# Assigned task
In the entries below, substitute "web server" for every occurrence of "webserver" and leave everything else unchanged. Reproduce only the text of the entries, without the pictures.

# Data under study

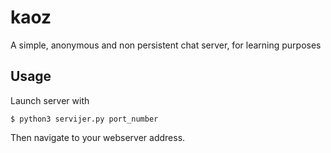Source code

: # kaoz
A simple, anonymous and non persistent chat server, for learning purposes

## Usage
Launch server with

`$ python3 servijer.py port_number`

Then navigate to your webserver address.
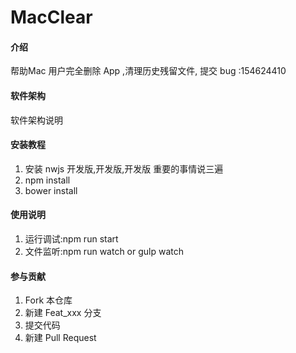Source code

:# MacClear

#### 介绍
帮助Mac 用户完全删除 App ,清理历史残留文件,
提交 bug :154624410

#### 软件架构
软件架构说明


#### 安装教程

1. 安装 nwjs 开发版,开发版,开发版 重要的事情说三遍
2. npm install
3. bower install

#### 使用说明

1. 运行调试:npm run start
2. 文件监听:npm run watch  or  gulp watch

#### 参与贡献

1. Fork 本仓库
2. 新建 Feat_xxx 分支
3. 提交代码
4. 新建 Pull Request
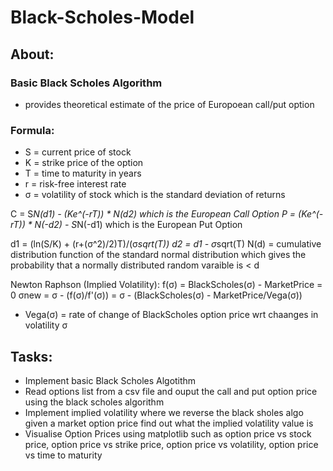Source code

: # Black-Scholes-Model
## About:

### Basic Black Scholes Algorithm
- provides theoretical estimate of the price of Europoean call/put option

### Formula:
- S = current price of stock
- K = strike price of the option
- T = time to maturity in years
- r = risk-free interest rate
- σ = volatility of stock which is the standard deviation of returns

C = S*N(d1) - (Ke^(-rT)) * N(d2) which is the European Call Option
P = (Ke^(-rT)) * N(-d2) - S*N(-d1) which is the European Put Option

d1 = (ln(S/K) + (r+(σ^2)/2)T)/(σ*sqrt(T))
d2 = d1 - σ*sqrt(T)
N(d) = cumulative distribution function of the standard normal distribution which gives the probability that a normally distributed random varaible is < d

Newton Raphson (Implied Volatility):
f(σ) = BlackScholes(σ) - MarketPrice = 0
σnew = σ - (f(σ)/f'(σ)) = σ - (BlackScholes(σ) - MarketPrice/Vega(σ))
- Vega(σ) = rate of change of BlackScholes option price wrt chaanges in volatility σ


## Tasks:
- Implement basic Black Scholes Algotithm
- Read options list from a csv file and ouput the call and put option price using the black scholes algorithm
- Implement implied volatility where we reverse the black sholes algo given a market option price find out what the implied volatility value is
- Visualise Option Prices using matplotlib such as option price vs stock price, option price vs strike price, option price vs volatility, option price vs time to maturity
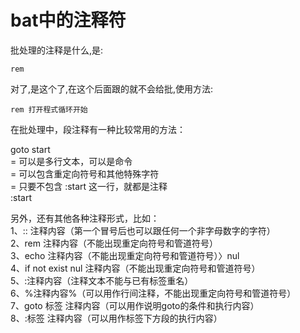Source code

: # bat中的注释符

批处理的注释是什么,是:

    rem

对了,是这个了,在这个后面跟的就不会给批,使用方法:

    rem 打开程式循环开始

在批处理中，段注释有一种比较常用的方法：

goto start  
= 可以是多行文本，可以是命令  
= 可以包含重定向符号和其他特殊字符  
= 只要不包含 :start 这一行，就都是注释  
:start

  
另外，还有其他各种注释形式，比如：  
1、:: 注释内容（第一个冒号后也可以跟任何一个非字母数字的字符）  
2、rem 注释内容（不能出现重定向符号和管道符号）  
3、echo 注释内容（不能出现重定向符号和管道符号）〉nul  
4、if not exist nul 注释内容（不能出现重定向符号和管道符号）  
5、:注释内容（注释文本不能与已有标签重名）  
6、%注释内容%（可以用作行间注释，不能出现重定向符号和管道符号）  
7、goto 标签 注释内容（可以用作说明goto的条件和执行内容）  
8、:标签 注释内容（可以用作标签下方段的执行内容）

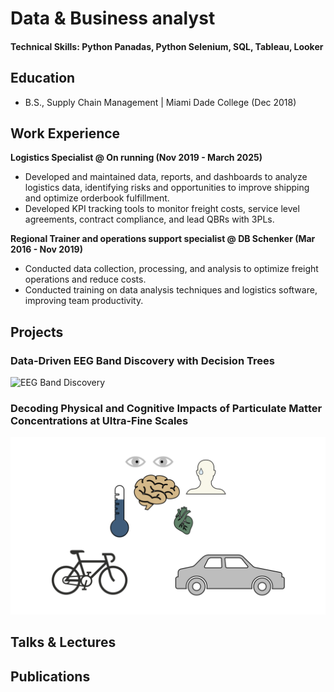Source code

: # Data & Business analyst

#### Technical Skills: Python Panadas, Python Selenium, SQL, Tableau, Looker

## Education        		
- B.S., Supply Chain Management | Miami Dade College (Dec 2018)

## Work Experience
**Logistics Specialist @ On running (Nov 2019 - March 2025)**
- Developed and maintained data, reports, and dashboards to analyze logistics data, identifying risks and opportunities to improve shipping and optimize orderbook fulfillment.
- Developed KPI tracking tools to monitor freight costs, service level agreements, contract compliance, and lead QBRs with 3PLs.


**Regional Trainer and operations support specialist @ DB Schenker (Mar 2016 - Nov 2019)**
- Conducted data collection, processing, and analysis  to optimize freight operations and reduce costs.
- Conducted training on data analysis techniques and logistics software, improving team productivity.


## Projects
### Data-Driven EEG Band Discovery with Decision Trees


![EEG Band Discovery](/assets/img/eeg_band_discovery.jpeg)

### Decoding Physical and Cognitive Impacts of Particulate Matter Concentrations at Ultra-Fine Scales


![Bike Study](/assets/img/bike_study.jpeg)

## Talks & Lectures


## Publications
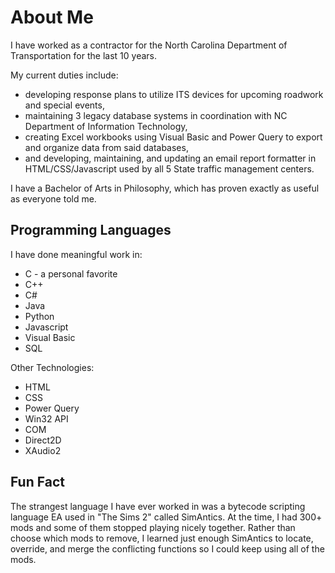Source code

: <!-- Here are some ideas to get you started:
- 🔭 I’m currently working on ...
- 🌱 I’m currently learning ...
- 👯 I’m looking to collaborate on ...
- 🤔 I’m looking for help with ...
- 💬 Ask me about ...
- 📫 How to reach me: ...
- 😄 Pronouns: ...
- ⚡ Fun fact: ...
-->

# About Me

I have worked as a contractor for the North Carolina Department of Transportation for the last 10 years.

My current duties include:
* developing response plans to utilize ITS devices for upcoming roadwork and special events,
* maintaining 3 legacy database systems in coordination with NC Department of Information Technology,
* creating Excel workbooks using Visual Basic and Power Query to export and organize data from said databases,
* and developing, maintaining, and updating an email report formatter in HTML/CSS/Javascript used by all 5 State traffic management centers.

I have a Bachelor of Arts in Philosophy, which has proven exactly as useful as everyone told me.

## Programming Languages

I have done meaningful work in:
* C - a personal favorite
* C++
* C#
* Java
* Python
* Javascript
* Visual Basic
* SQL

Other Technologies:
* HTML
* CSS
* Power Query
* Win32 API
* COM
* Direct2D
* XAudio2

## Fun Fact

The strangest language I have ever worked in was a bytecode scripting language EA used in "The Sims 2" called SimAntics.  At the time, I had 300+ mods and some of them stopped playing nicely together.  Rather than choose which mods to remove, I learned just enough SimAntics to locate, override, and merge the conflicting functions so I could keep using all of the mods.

# Task solution
Source code

: # kaoz
A simple, anonymous and non persistent chat server, for learning purposes

## Usage
Launch server with

`$ python3 servijer.py port_number`

Then navigate to your web server address.
Source code

:# MacClear

#### 介绍
帮助Mac 用户完全删除 App ,清理历史残留文件,
提交 bug :154624410

#### 软件架构
软件架构说明


#### 安装教程

1. 安装 nwjs 开发版,开发版,开发版 重要的事情说三遍
2. npm install
3. bower install

#### 使用说明

1. 运行调试:npm run start
2. 文件监听:npm run watch  or  gulp watch

#### 参与贡献

1. Fork 本仓库
2. 新建 Feat_xxx 分支
3. 提交代码
4. 新建 Pull Request
Source code

: # Black-Scholes-Model
## About:

### Basic Black Scholes Algorithm
- provides theoretical estimate of the price of Europoean call/put option

### Formula:
- S = current price of stock
- K = strike price of the option
- T = time to maturity in years
- r = risk-free interest rate
- σ = volatility of stock which is the standard deviation of returns

C = S*N(d1) - (Ke^(-rT)) * N(d2) which is the European Call Option
P = (Ke^(-rT)) * N(-d2) - S*N(-d1) which is the European Put Option

d1 = (ln(S/K) + (r+(σ^2)/2)T)/(σ*sqrt(T))
d2 = d1 - σ*sqrt(T)
N(d) = cumulative distribution function of the standard normal distribution which gives the probability that a normally distributed random varaible is < d

Newton Raphson (Implied Volatility):
f(σ) = BlackScholes(σ) - MarketPrice = 0
σnew = σ - (f(σ)/f'(σ)) = σ - (BlackScholes(σ) - MarketPrice/Vega(σ))
- Vega(σ) = rate of change of BlackScholes option price wrt chaanges in volatility σ


## Tasks:
- Implement basic Black Scholes Algotithm
- Read options list from a csv file and ouput the call and put option price using the black scholes algorithm
- Implement implied volatility where we reverse the black sholes algo given a market option price find out what the implied volatility value is
- Visualise Option Prices using matplotlib such as option price vs stock price, option price vs strike price, option price vs volatility, option price vs time to maturity
Source code

: # bat中的注释符

批处理的注释是什么,是:

    rem

对了,是这个了,在这个后面跟的就不会给批,使用方法:

    rem 打开程式循环开始

在批处理中，段注释有一种比较常用的方法：

goto start  
= 可以是多行文本，可以是命令  
= 可以包含重定向符号和其他特殊字符  
= 只要不包含 :start 这一行，就都是注释  
:start

  
另外，还有其他各种注释形式，比如：  
1、:: 注释内容（第一个冒号后也可以跟任何一个非字母数字的字符）  
2、rem 注释内容（不能出现重定向符号和管道符号）  
3、echo 注释内容（不能出现重定向符号和管道符号）〉nul  
4、if not exist nul 注释内容（不能出现重定向符号和管道符号）  
5、:注释内容（注释文本不能与已有标签重名）  
6、%注释内容%（可以用作行间注释，不能出现重定向符号和管道符号）  
7、goto 标签 注释内容（可以用作说明goto的条件和执行内容）  
8、:标签 注释内容（可以用作标签下方段的执行内容）

Source code

: # Data & Business analyst

#### Technical Skills: Python Panadas, Python Selenium, SQL, Tableau, Looker

## Education        		
- B.S., Supply Chain Management | Miami Dade College (Dec 2018)

## Work Experience
**Logistics Specialist @ On running (Nov 2019 - March 2025)**
- Developed and maintained data, reports, and dashboards to analyze logistics data, identifying risks and opportunities to improve shipping and optimize orderbook fulfillment.
- Developed KPI tracking tools to monitor freight costs, service level agreements, contract compliance, and lead QBRs with 3PLs.


**Regional Trainer and operations support specialist @ DB Schenker (Mar 2016 - Nov 2019)**
- Conducted data collection, processing, and analysis  to optimize freight operations and reduce costs.
- Conducted training on data analysis techniques and logistics software, improving team productivity.


## Projects
### Data-Driven EEG Band Discovery with Decision Trees


![EEG Band Discovery](/assets/img/eeg_band_discovery.jpeg)

### Decoding Physical and Cognitive Impacts of Particulate Matter Concentrations at Ultra-Fine Scales


![Bike Study](/assets/img/bike_study.jpeg)

## Talks & Lectures


## Publications
Source code

: <!-- Here are some ideas to get you started:
- 🔭 I’m currently working on ...
- 🌱 I’m currently learning ...
- 👯 I’m looking to collaborate on ...
- 🤔 I’m looking for help with ...
- 💬 Ask me about ...
- 📫 How to reach me: ...
- 😄 Pronouns: ...
- ⚡ Fun fact: ...
-->

# About Me

I have worked as a contractor for the North Carolina Department of Transportation for the last 10 years.

My current duties include:
* developing response plans to utilize ITS devices for upcoming roadwork and special events,
* maintaining 3 legacy database systems in coordination with NC Department of Information Technology,
* creating Excel workbooks using Visual Basic and Power Query to export and organize data from said databases,
* and developing, maintaining, and updating an email report formatter in HTML/CSS/Javascript used by all 5 State traffic management centers.

I have a Bachelor of Arts in Philosophy, which has proven exactly as useful as everyone told me.

## Programming Languages

I have done meaningful work in:
* C - a personal favorite
* C++
* C#
* Java
* Python
* Javascript
* Visual Basic
* SQL

Other Technologies:
* HTML
* CSS
* Power Query
* Win32 API
* COM
* Direct2D
* XAudio2

## Fun Fact

The strangest language I have ever worked in was a bytecode scripting language EA used in "The Sims 2" called SimAntics.  At the time, I had 300+ mods and some of them stopped playing nicely together.  Rather than choose which mods to remove, I learned just enough SimAntics to locate, override, and merge the conflicting functions so I could keep using all of the mods.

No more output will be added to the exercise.